“Who is it?”
“It’s the police. We’re here about your high-yield savings account. Open up.”
In news that’d be too absurd to be true if it didn’t emanate from Xi Jinping’s farcical surveillance state, Chinese police are now making house calls to investors in wealth management products sold by Zhongzhi Enterprise Group, the trillion-yuan conglomerate at the heart of China’s burgeoning shadow banking crisis.
Earlier this week, a handful of aggrieved investors showed up at the offices of Zhongrong International, which is partially controlled by Zhongzhi. Zhongrong missed payments on some of its trust products recently, sparking a small panic that now threatens to morph into a conflagration. China’s trust industry likely has around $225 billion in exposure+ to the struggling property sector, and liquidity is plainly drying up.
If there’s anything the Party fears, it’s social unrest. And Xi is keen to ensure that protests tied to missed payments on wealth management products and other investments peddled by China’s shadow banks don’t trigger widespread discontent.
On Thursday, Bloomberg published an account of China’s efforts to preempt demonstrations. “Dozens” of investors, the linked piece said, have received in-person visits and phone calls from police “asking” them not to participate in protests. This effort isn’t localized. The article documented instances of police contact with Zhongzhi investors in Beijing, Sichuan and Jiangsu. Sources described their interactions with authorities as “cordial,” but at least some of door knocks came at night.

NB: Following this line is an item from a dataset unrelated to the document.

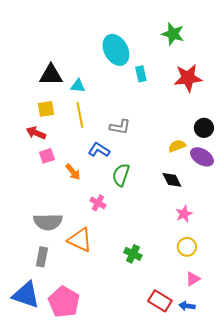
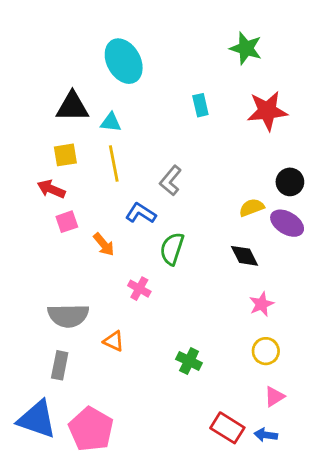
cyan ellipse: (116, 50) -> (124, 61), moved
gray L-shape: (120, 127) -> (171, 181), turned 120
orange triangle: (80, 240) -> (114, 341), size x0.6

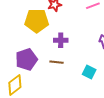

Suffice to say police aren’t really asking. According to some of the investors who spoke to authorities in recent days, Chinese officials said they obtained Zhongzhi’s client lists. So, if you’re a Zhongzhi investor, the police know who you are. And Xi is politely (for now) advising you not to express your dismay at the situation in public.
Not everyone’s listening. According to the FT, a throng of retail investors visited China’s National Administration of Financial Regulation on Wednesday to lodge formal complaints. Some of them brought physical letters (bless their hearts). “Police took one group to a nearby bench after denying them entry,” the FT said, adding that “more than a dozen officers formed a human chain around them screening them off from the rest of the city.”
As it turns out, Zhongzhi hired KPMG late last month. They (Zhongzhi) apparently knew the situation was acute, and are planning a debt restructuring as well as asset sales. According to sources who spoke to Bloomberg for yet another amusing piece published on Thursday, Zhongzhi probably isn’t making payments on any of its products.
There’s a Ponzi scheme aspect to this, even if Zhongzhi and other Chinese shadow banking participants aren’t, strictly speaking, Ponzi schemes. There was some discussion this week about rollover risk. This industry relies, in part anyway, on selling new wealth management products to investors in order to pay existing investors on maturing products. If confidence evaporates and they can’t sell new products, their capacity to make payments can become severely constrained. Do note: This isn’t new. Rollover risk for these products is a key pillar of any China shadow banking collapse thesis.
“Zhongrong has no immediate plan to make clients whole,” Bloomberg went on, adding that it’s not clear whether Zhongzhi has “sufficient assets to cover [the] shortfall” on defaulted products “if liquidated.” On the bright side, Zhongzhi says it controls 4.5 billion tons of proven coal reserves. Maybe they can distribute that to investors in lieu of cash payments.